PROBLEM TO WORK ON: Arrange the lines of the data below, from the line with "phylum: Arthropoda" to the line with "scientific name: Celastrina argiolus", as a numbered list with no blank lines.

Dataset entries
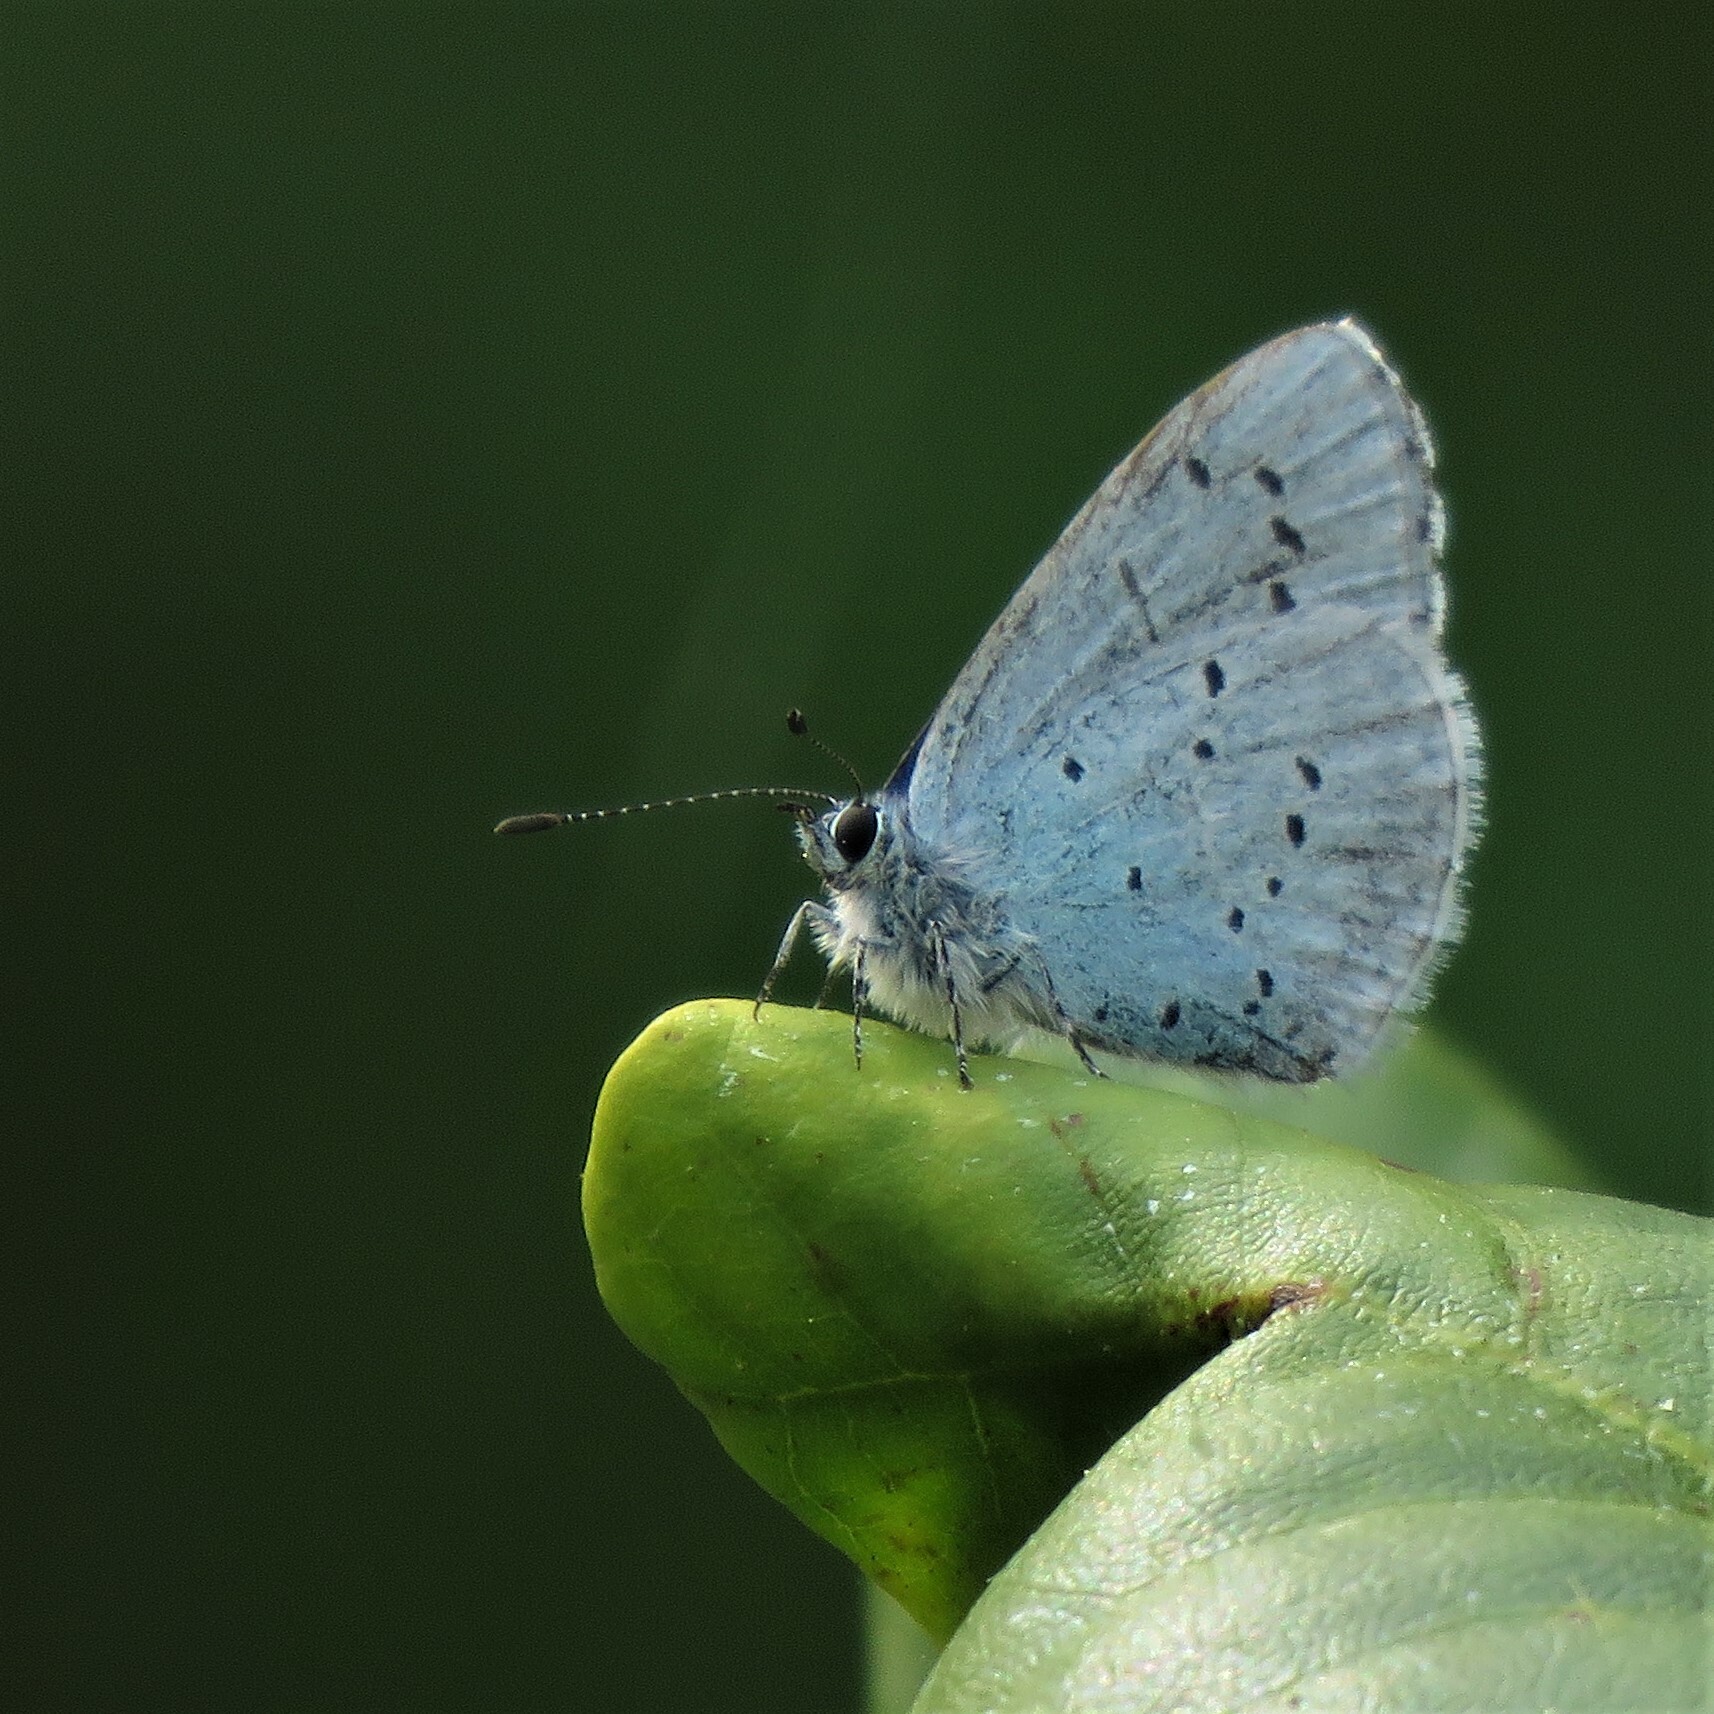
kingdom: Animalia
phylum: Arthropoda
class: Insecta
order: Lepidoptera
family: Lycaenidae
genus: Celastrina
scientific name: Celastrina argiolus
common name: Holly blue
--
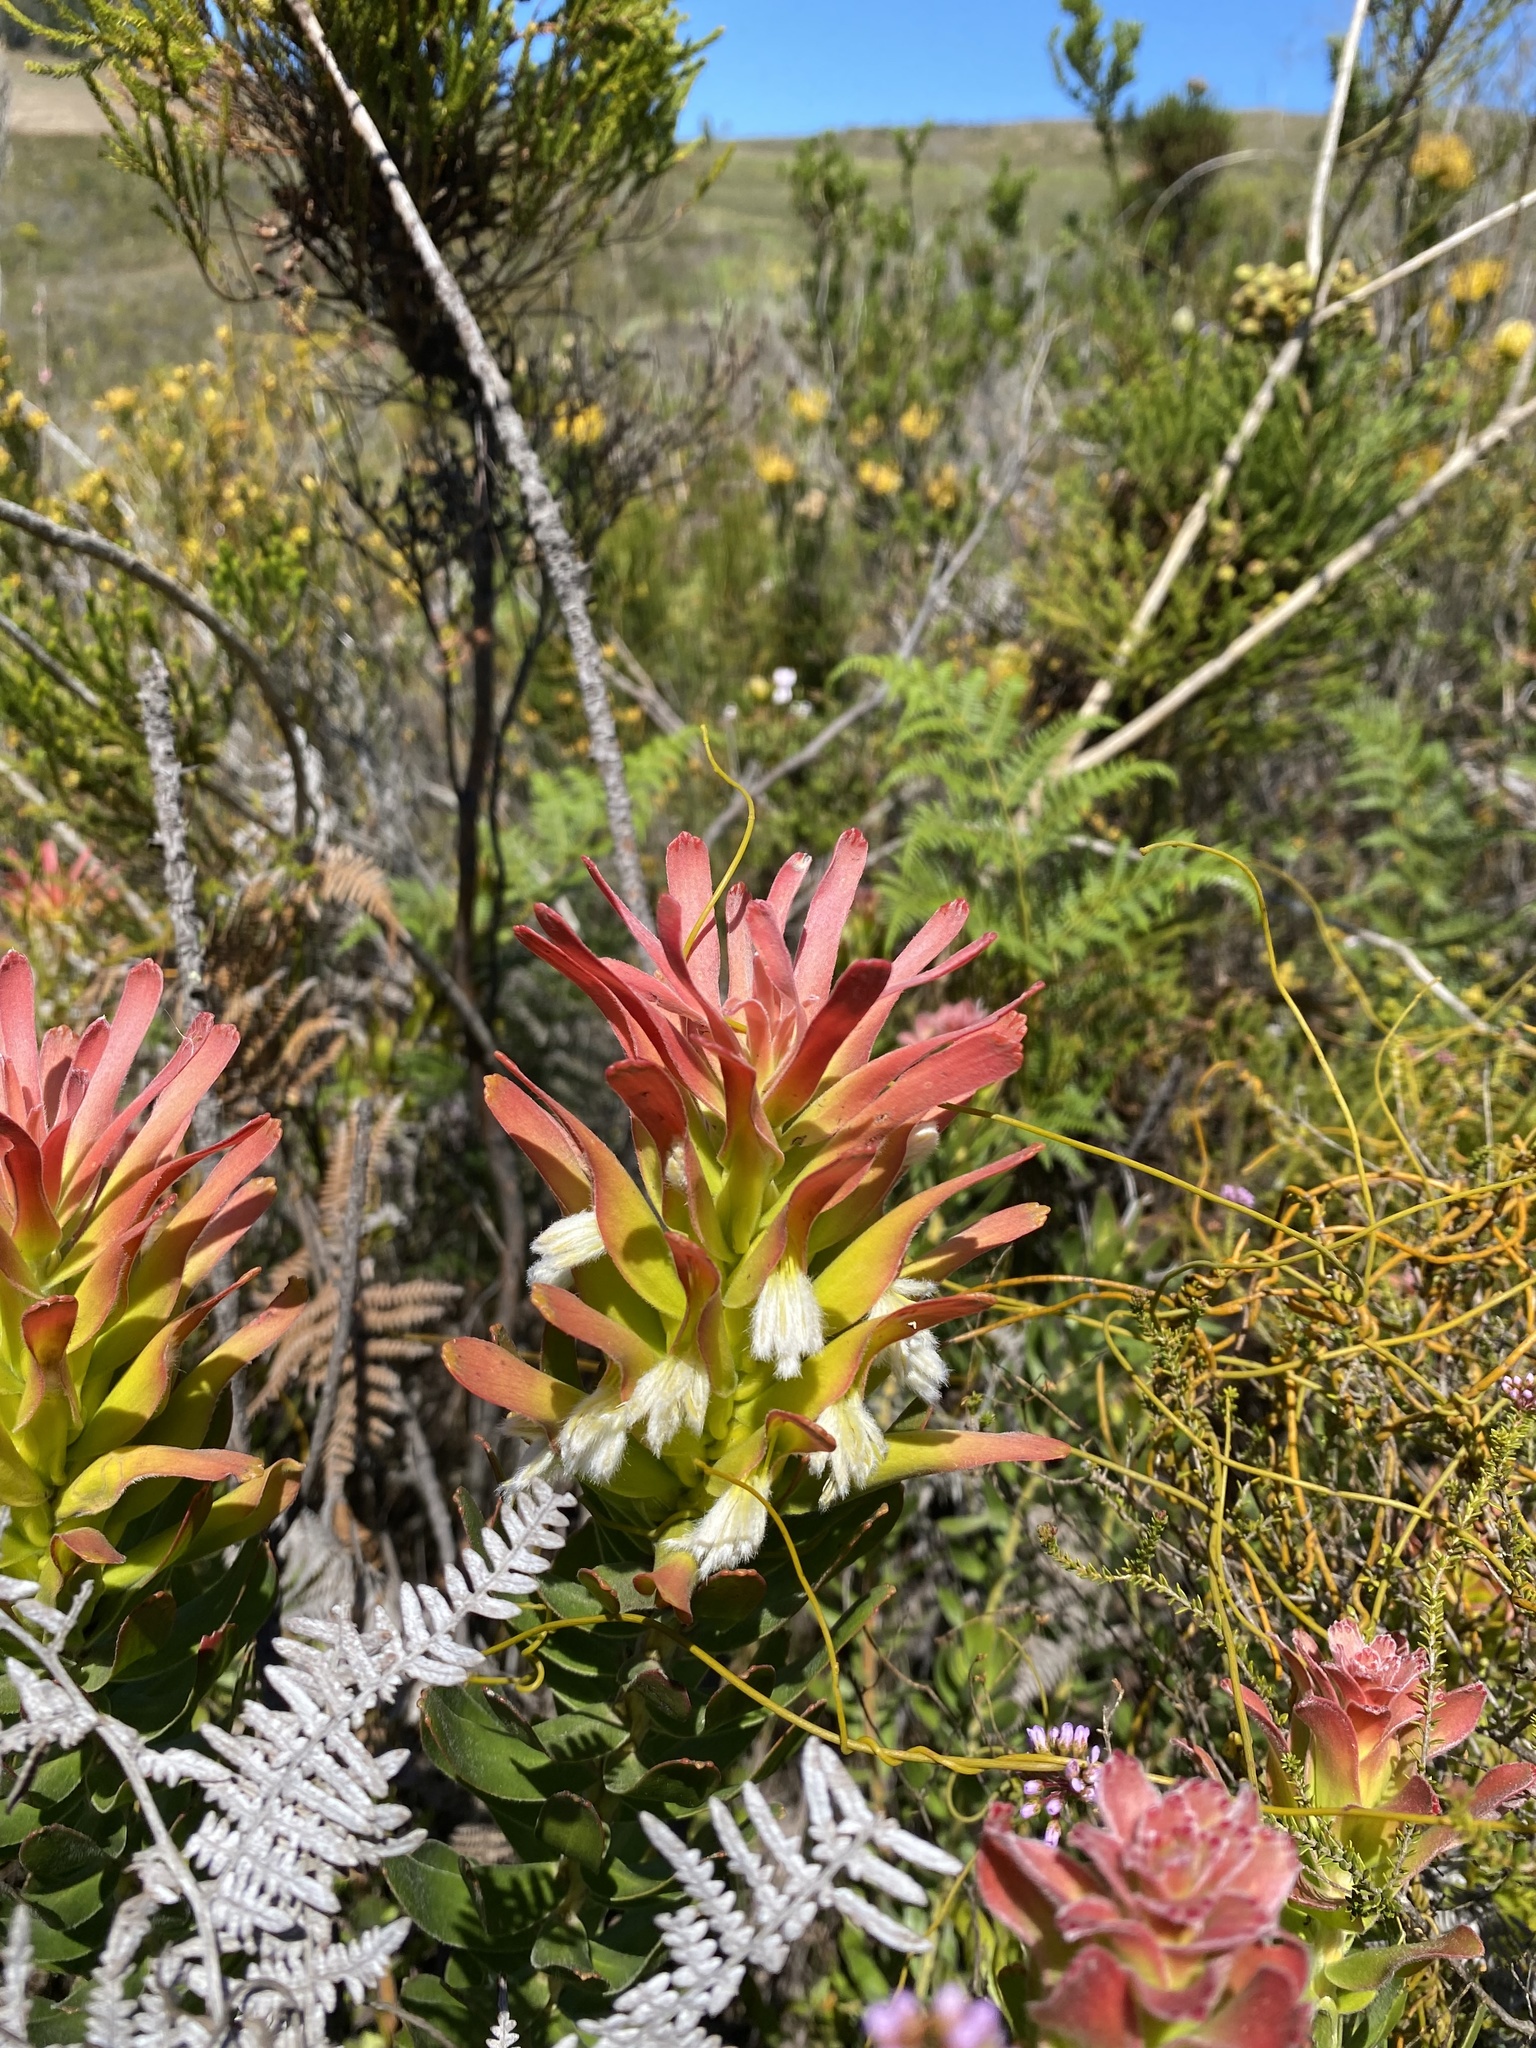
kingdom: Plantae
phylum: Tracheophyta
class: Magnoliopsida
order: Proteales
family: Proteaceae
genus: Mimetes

RESULT OF THIS TASK:
1. phylum: Arthropoda
2. class: Insecta
3. order: Lepidoptera
4. family: Lycaenidae
5. genus: Celastrina
6. scientific name: Celastrina argiolus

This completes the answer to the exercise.